-- Records for this exercise follows --

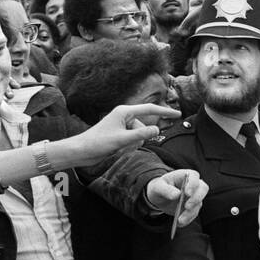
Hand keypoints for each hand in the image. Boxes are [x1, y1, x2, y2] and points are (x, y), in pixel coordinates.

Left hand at [60, 104, 178, 167]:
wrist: (81, 151)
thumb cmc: (97, 142)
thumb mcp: (122, 139)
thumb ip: (141, 134)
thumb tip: (157, 129)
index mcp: (124, 111)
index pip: (150, 109)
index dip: (165, 112)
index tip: (178, 114)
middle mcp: (124, 116)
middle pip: (144, 126)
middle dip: (140, 137)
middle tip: (126, 145)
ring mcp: (122, 125)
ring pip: (140, 134)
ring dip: (134, 143)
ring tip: (120, 148)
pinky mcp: (120, 134)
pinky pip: (134, 139)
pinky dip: (130, 146)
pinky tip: (119, 150)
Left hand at [145, 169, 207, 225]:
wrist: (159, 196)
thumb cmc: (159, 187)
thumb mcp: (158, 187)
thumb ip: (166, 190)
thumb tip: (177, 195)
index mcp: (186, 175)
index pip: (194, 177)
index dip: (192, 184)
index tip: (187, 193)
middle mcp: (194, 185)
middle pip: (203, 189)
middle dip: (196, 198)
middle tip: (187, 207)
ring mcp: (195, 197)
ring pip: (198, 204)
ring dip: (190, 213)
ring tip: (179, 220)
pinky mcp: (193, 207)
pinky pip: (194, 214)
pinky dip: (188, 219)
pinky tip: (179, 224)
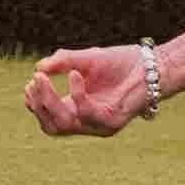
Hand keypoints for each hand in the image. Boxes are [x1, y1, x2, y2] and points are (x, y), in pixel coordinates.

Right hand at [24, 45, 145, 136]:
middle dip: (38, 104)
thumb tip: (38, 67)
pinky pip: (87, 113)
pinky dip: (77, 94)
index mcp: (77, 109)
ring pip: (64, 123)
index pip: (48, 118)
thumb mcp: (86, 59)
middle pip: (51, 126)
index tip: (31, 82)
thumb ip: (63, 62)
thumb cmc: (121, 62)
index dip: (35, 104)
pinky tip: (75, 75)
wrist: (153, 64)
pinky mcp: (112, 122)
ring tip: (43, 78)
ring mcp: (99, 125)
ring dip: (50, 100)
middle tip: (35, 80)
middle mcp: (86, 121)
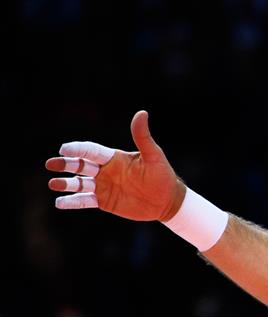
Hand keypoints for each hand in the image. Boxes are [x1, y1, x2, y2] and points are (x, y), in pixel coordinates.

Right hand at [45, 110, 185, 221]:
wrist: (167, 200)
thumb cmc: (162, 175)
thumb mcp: (153, 156)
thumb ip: (143, 137)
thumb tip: (142, 113)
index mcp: (113, 157)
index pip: (91, 151)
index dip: (78, 150)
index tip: (64, 149)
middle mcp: (104, 170)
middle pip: (80, 166)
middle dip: (65, 164)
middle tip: (51, 164)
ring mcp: (102, 186)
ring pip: (79, 183)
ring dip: (66, 184)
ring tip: (53, 184)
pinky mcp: (103, 201)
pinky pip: (84, 201)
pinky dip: (72, 202)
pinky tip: (59, 203)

-- Records for this exercise concluded --

Every line above between the one containing "ring mcp: (195, 197)" and the one containing "ring tip: (43, 78)", those two included, is to be printed exactly. No pictures go into the copy.

Response area |
ring mcp: (195, 197)
ring pip: (198, 204)
ring dip: (190, 213)
ring tip: (179, 220)
pinky mcp: (193, 207)
pinky pip: (194, 214)
pinky dip: (188, 219)
pinky tip: (179, 224)
Hand keypoints for each hand in the image. Boxes are [x1, y1, x2, y2] and points are (x, y), in pixel coordinates.

Right hand at [24, 45, 145, 136]:
middle dip: (38, 104)
thumb tip: (38, 67)
pinky pip: (87, 113)
pinky dip: (77, 94)
index mcp: (77, 109)
ring pip: (64, 123)
index pip: (48, 118)
thumb mcp: (86, 59)
middle pip: (51, 126)
index tip: (31, 82)
thumb ip: (63, 62)
thumb cmc: (121, 62)
index dip: (35, 104)
pinky tip: (75, 75)
wrist: (153, 64)
pinky mcp: (112, 122)
ring tip: (43, 78)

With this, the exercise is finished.